Botox injections have been known to cure a variety of bodily pains including migraines and other types of headaches. Recently published on Anesthesia & Analgesia Botulinum neurotoxin type A, or Botox as we all know it has recently been able to reduce back pain in mice. After being injected in the paws the mice significantly reduced the amount of visible symptoms associated with spinal pain. Over the years doctors and scientists have been testing Botox in order to uncover as many other potential uses as possible.

Reported on Anesthesia & Analgesia:

“RESULTS:Even a single intrathecal injection of BoNT/A significantly decreased the nociceptive responses in the first phase (10 and 14 days later) and in the second phase of the formalin test at 1, 4, 7, 10, and 14 days later (P< 0.05) without any locomotor changes. Interestingly, intrathecal BoNT/A attenuated the expression level of CGRP, p-ERK, and p-CaMK-II in the 4th and 5th lumbar spinal dorsal horn at 10 days after injection in comparison with control.
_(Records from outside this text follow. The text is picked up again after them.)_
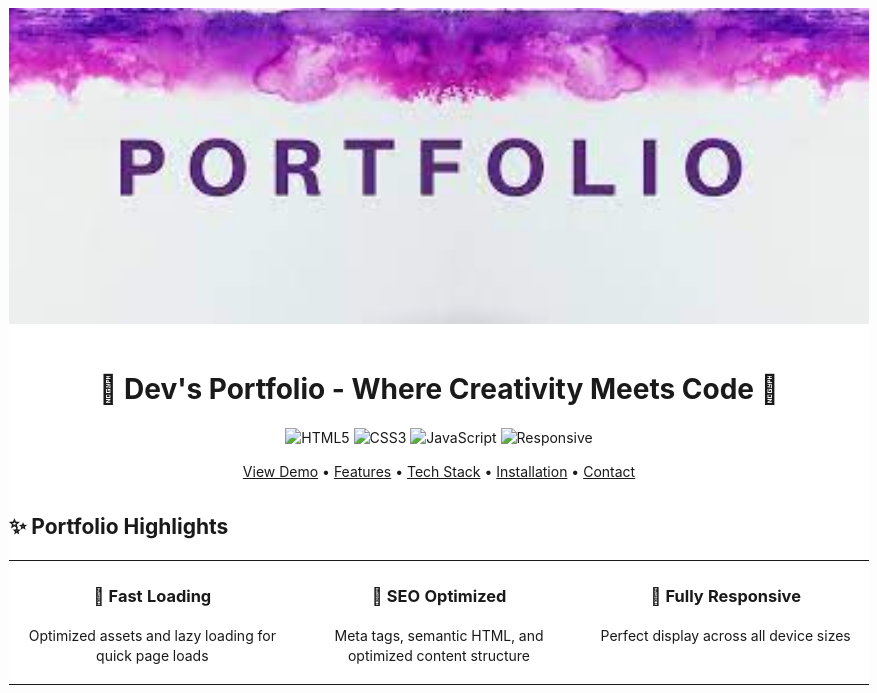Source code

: <div align="center">
  <img src="images/portfolio-banner.png" alt="Portfolio Banner" width="100%">

  # 🌟 Dev's Portfolio - Where Creativity Meets Code 🚀
  
  <p align="center">
    <img src="https://img.shields.io/badge/HTML5-E34F26?style=for-the-badge&logo=html5&logoColor=white" alt="HTML5">
    <img src="https://img.shields.io/badge/CSS3-1572B6?style=for-the-badge&logo=css3&logoColor=white" alt="CSS3">
    <img src="https://img.shields.io/badge/JavaScript-F7DF1E?style=for-the-badge&logo=javascript&logoColor=black" alt="JavaScript">
    <img src="https://img.shields.io/badge/Responsive-87CF3E?style=for-the-badge&logo=google-chrome&logoColor=white" alt="Responsive">
  </p>

  <p align="center">
    <a href="#demo">View Demo</a> •
    <a href="#features">Features</a> •
    <a href="#tech-stack">Tech Stack</a> •
    <a href="#installation">Installation</a> •
    <a href="#contact">Contact</a>
  </p>
</div>



## ✨ Portfolio Highlights

<div align="center">
  <table>
    <tr>
      <td align="center" width="33%">
        <h3>🚀 Fast Loading</h3>
        <p>Optimized assets and lazy loading for quick page loads</p>
      </td>
      <td align="center" width="33%">
        <h3>🎯 SEO Optimized</h3>
        <p>Meta tags, semantic HTML, and optimized content structure</p>
      </td>
      <td align="center" width="33%">
        <h3>📱 Fully Responsive</h3>
        <p>Perfect display across all device sizes</p>
      </td>
    </tr>
  </table>
</div>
CONCLUSIONS:We showed that intrathecally administered BoNT/A may have a central analgesic effect on inflammatory pain through the modulation of central sensitization. BoNT/A, with its long-lasting antinociceptive effect, may be a useful analgesic in inflammatory pain.”

Botox has been able to do many different things for many different people and I don’t think that is something that will stop anytime soon. Often times when something like Botox makes it onto the market it doesn’t take long for researchers to find other beneficial uses a human being can use it for.